3. What exactly are the "salts" produced when I make my homemade nitric and how to best deal/dispose of them. I now have roughly 100 grams of these pesky salts in a HDPE container and would like to see them gone if they are of no further use.

As always, thanks in advance for the help and for bearing with my ignorance. Also, I hope I am posting in the right topic as I continue this thread but think it might belong in "Chemical Processes".


----------



## juxtaposedsoul (Jul 24, 2011)

Clarification: On question number 1 I should specify that this gray precipitate with lots of shiny silver specks or crystals is dropping with copper from a clear solution that I siphoned off the top of my "silver sulfate" storage jar. Thanks.


----------



## butcher (Jul 24, 2011)

Your question on gray precipitate with shiny specks dropping from silver nitrate with copper sounds like elemental silver (resembles pepper to me). 

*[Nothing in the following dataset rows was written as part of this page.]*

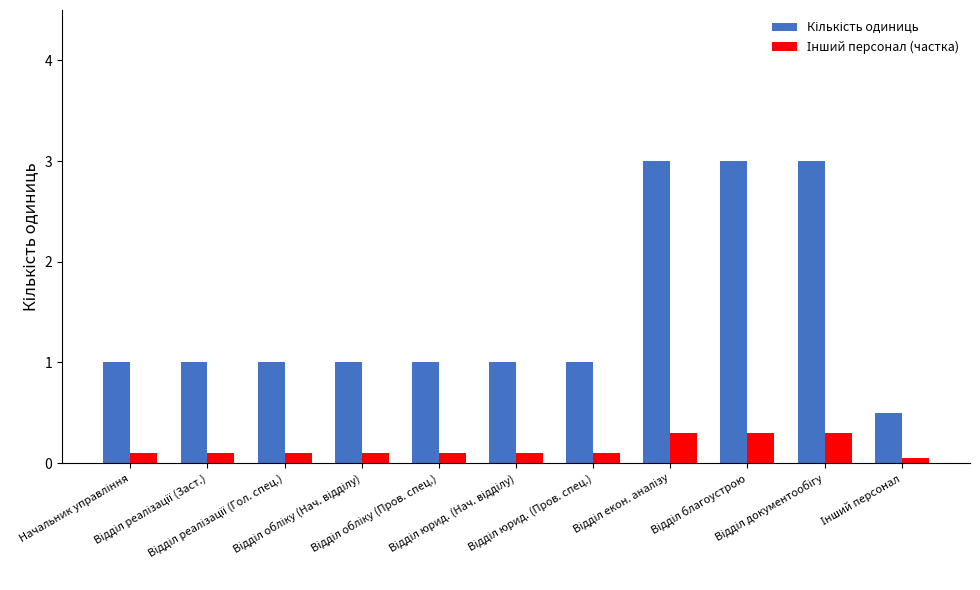

How many groups of bars are there?

11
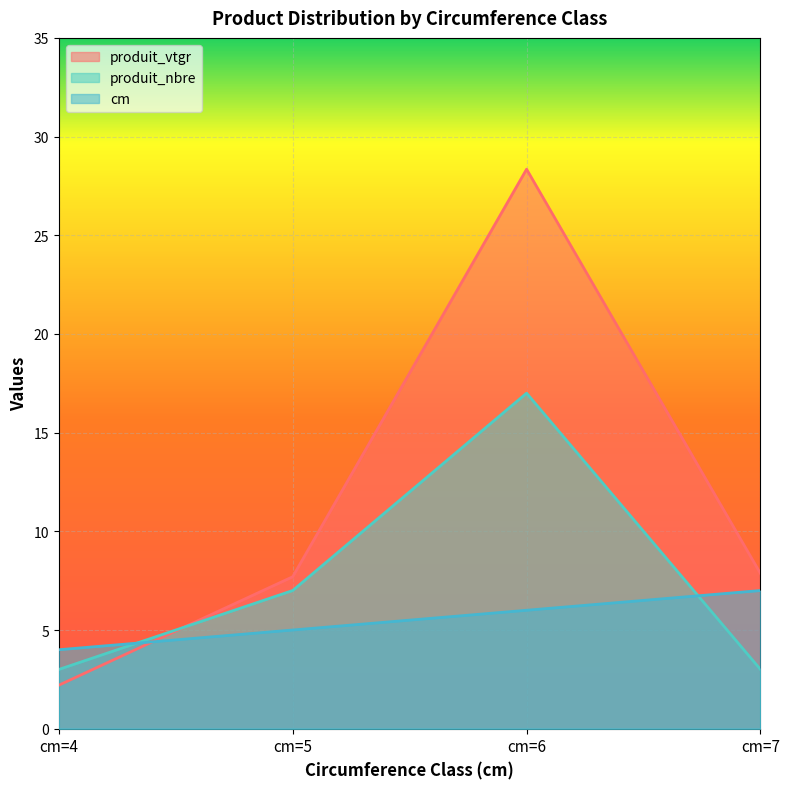

Where is produit_nbre nearest to the value 10?

cm=5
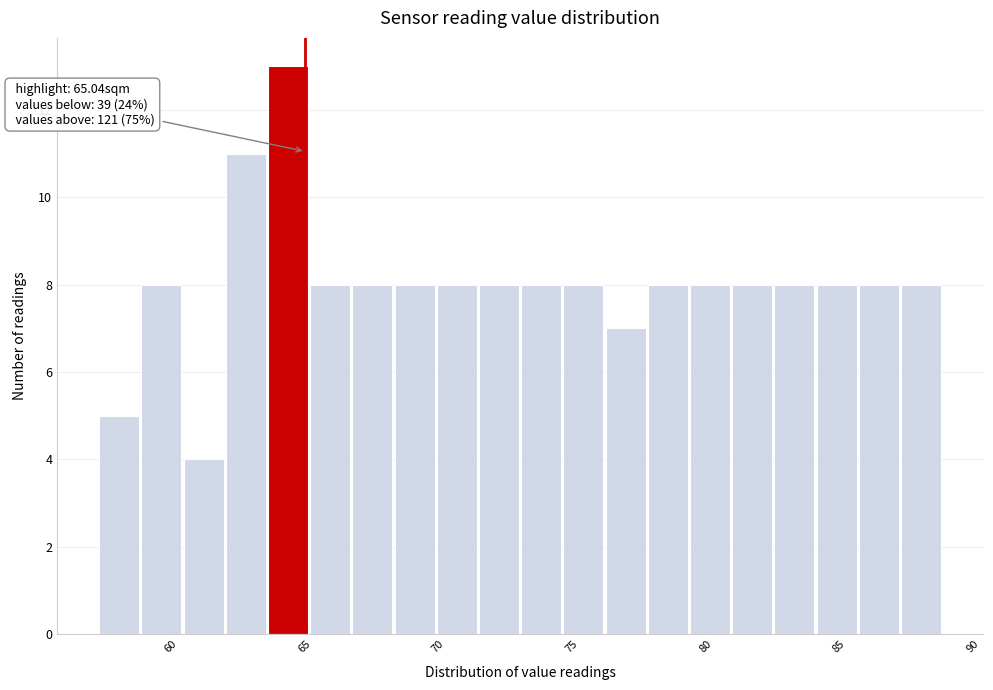

Around what value on the x-axis is the tallest bar? Give the approximate position of its centre, as read against the axis.

64.5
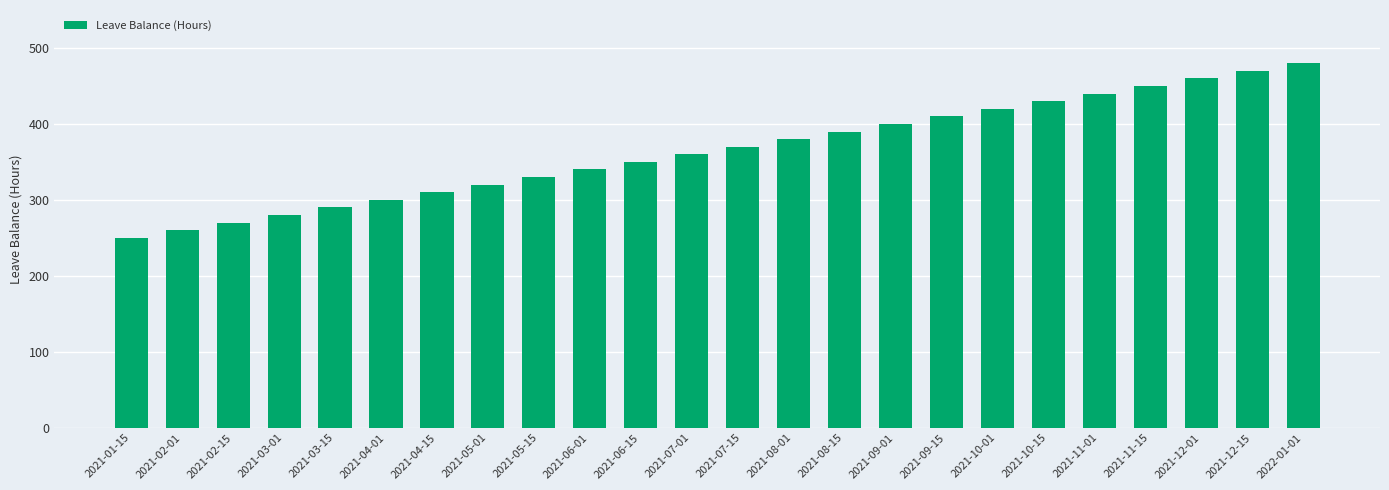

Reading left to right, what are all the values shown in this chart?

2021-01-15=250	2021-02-01=260	2021-02-15=270	2021-03-01=280	2021-03-15=290	2021-04-01=300	2021-04-15=310	2021-05-01=320	2021-05-15=330	2021-06-01=340	2021-06-15=350	2021-07-01=360	2021-07-15=370	2021-08-01=380	2021-08-15=390	2021-09-01=400	2021-09-15=410	2021-10-01=420	2021-10-15=430	2021-11-01=440	2021-11-15=450	2021-12-01=460	2021-12-15=470	2022-01-01=480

Copper would also precipitate any silver from a sulfate solution as elemental silver forming a copper sulfate solution, but silver sulfate being so insoluble, I suspect that was residual silver nitrate solution before using the copper buss bar.


Silver chloride or any silver sulfate can be filtered from silver nitrate solution before precipitating the silver with a buss bar.

Save anything until you know what it is and how to deal with it to get any values or how to dispose of safely.

saving powders I would give few wash's with boiling water (keeping solution very hot till all powders settle, then neutralize powders with hydroxide solution, dry them, roast them red hot, store in sealed jar with label of where they came from and what you suspect they are, then search for Hokes book and do her experiments of getting acquainted with metals and acids, you will soon learn to deal with most anything you will encounter.

Edit to add: the salts (byproducts) from making nitric acid are very useful, to me it is just part of the chemicals I bought when I bought sulfuric acid and nitrate salts, why would I want to dispose of a chemical I may need to go and buy for some other process, or for some other chemical reaction I may want to do. these are sodium or potassium sulfates or bisulfates depending on your process for making your nitric acid. very useful in our field of recovery and refining of precious metals.

Hope I explained this proper to be understandable.


----------



## juxtaposedsoul (Jul 24, 2011)

Hi Butcher, 

Thanks for the insight! I suspected the salts were sodium sulfate and I guess I need to figure out how to recycle or reuse them. As for the precipitate with the tiny silver flecks it looks a little different than the regular silver cement that I get but I, too, think it looks like a silver powder. Tomorrow I will melt a small quantity of it to see if it becomes metallic silver. I suspect it will. I have been keeping my sulfates and other by-products as Hoke suggested. I keep everything including all my used filters, etc. I need to learn how to deal with that stuff before it piles up too much. As always, your advice is greatly appreciated.

On another note, I spent this past weekend running experiments on how to dissolve .925 silver in 50% homemade nitric. As you surely know that is completely different than just dissolving pure silver in 70% nitric and an equal amount of DH2O. I came up with some really interesting results and a "new" method. Do you think this forum would be a good place to post those results, and to describe the method I found to work best, or should I just keep the information under my hat and not risk confusing anyone?


----------



## butcher (Jul 28, 2011)

silver salts when melted can burn off in smoke making you wonder where your silver went.

silver chloride will need conversion to elemental silver.
silver sulfate can be melted in flux with Iron to scavange the sulfates.


----------



## mrmoj (Aug 15, 2011)

juxtaposedsoul said:


> On another note, I spent this past weekend running experiments on how to dissolve .925 silver in 50% homemade nitric. As you surely know that is completely different than just dissolving pure silver in 70% nitric and an equal amount of DH2O. I came up with some really interesting results and a "new" method. Do you think this forum would be a good place to post those results, and to describe the method I found to work best, or should I just keep the information under my hat and not risk confusing anyone?



I'm not sure the appropriateness, but I for one would love to hear more methods  I want to remove the impurities from a silver-containing coin for practice, and have access only to nitrate salts and H2SO4&HCl as well. I expect that the information is valuable as long as it's not dangerous? And it would give others in the forum the opportunity to contribute improvements or point out hazards, or to point out if it's already covered here somewhere


----------